For the first perspective, I should make a clear distinction that I am not stipulating whether you like the trainer or not, only whether you trust the person. For example, take the case of a drill sergeant who is abusive and likes to push people’s buttons. You may really hate this person, yet you trust him because he has the demonstrated knowledge based on his experience, and though abrasive, he does exhibit high integrity and equality for all. In this case you would probably learn well from the drill sergeant even though you cannot stand him. If you later get another trainer that you like as well as trust, the learning would come even easier.
The second perspective is a tricky one. Is it possible to learn something from someone you do not trust? Of course it is. For one thing you can learn how to avoid doing things that lower trust. By watching the mistakes of someone you do not trust, you can learn all kinds of lessons you can use to improve your life and your effectiveness. In this case, you are learning what not to do.

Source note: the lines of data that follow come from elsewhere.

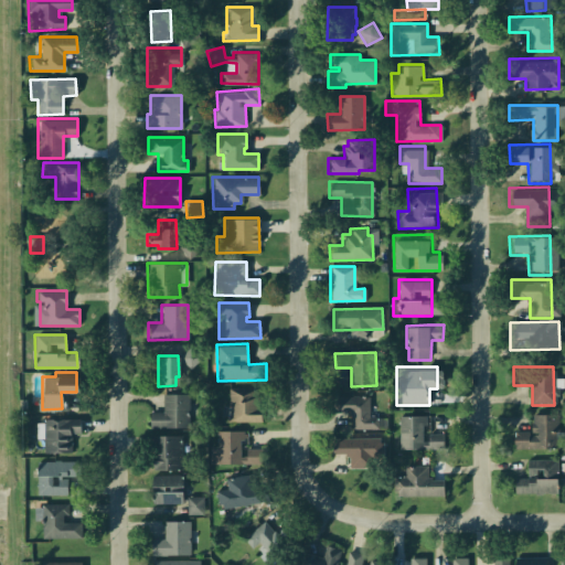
[(228,385),(258,385),(258,407),(262,407),(262,422),(228,422),(228,385)]
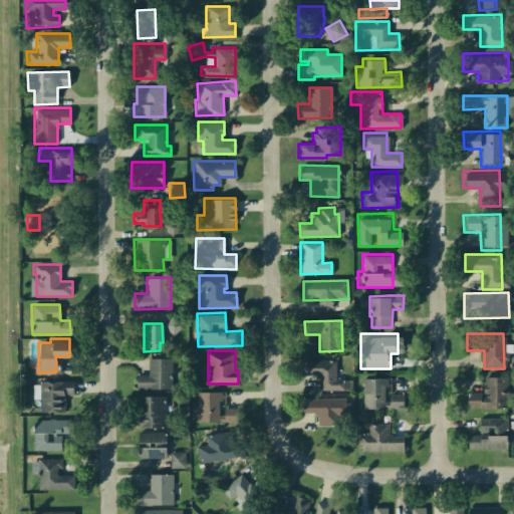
[(136,374),(136,390),(172,389),(172,357),(147,358),(147,374),(136,374)]
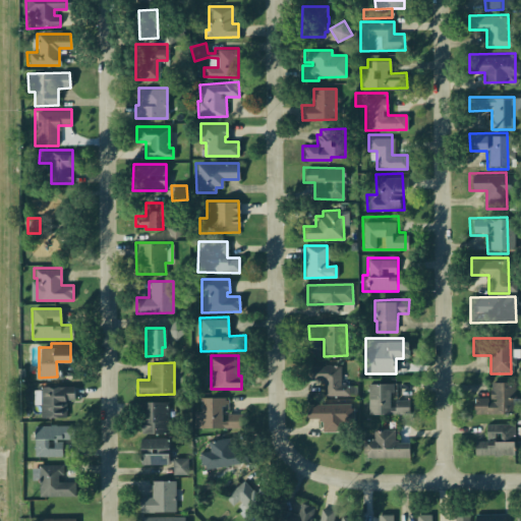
[(357,397),(357,385),(342,385),(342,366),(308,365),(308,381),(325,381),(325,396),(357,397)]
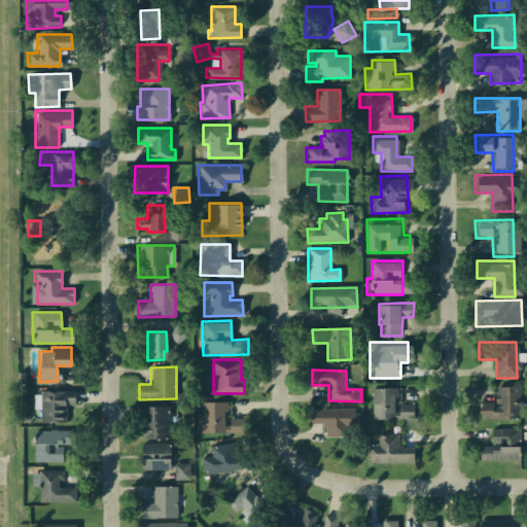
[(495,385),(524,386),(524,419),(475,419),(475,398),(495,398),(495,385)]
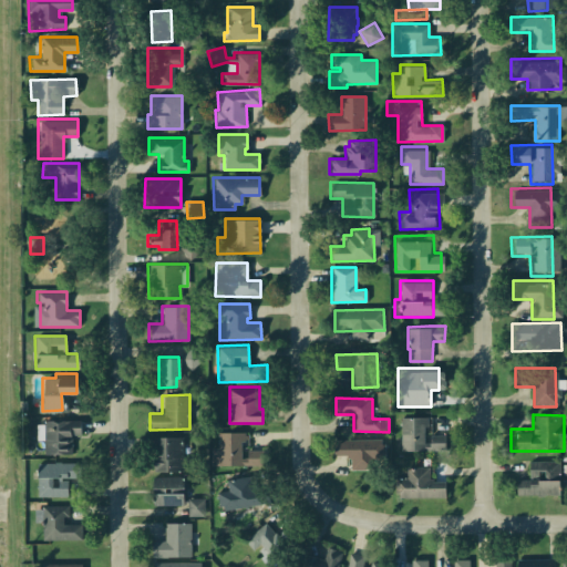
[(398,452),(423,452),(423,432),(429,432),(429,418),(399,416),(398,452)]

For example, I once worked for a duplicitous boss. He would tell people what he thought they wanted to hear, and shade the truth in order to make his life easier. I know this because I witnessed him telling two different versions of the same story to two different people on the same day. Word got around that this leader could not be trusted to tell the truth when confronted by a difficult situation. This leader obtained marginal compliance from people but not true loyalty. The concept I learned from that experience that it is important to have only one version of an event, whether it is popular or not.
Actually, it is fairly common for leaders to hide the real truth when faced with a difficult situation. Richard Edelman, in his 2013 Trust Barometer, determined that only about 20% of informed publics worldwide believe their leader will tell the truth when faced with a difficult question. The number in the USA is even lower than that (about 15%). Richard called this statistic a “crisis in leadership.”
For the third case, if you wish to learn a positive lesson or new skill, it is a big advantage if you trust the teacher. Reason: someone you trust has your best interest at heart and will stick with the teaching process until the full information has been transferred. Your faith in the instructor is what allows you to process the learning without hesitation, so the knowledge transfer and retention is much more efficient.
You do not need to worry about ulterior motives with someone you trust. You are not playing games, so that puts you in a much more receptive frame of mind, which also aids the learning process.
My conclusion is that most of the time it is easier to learn something from a person you trust, but you can learn something to avoid doing from a person whom you do not trust. It is easy to extrapolate that you can either learn to trust another individual or learn to not trust that person based on his or her demonstrated behaviors.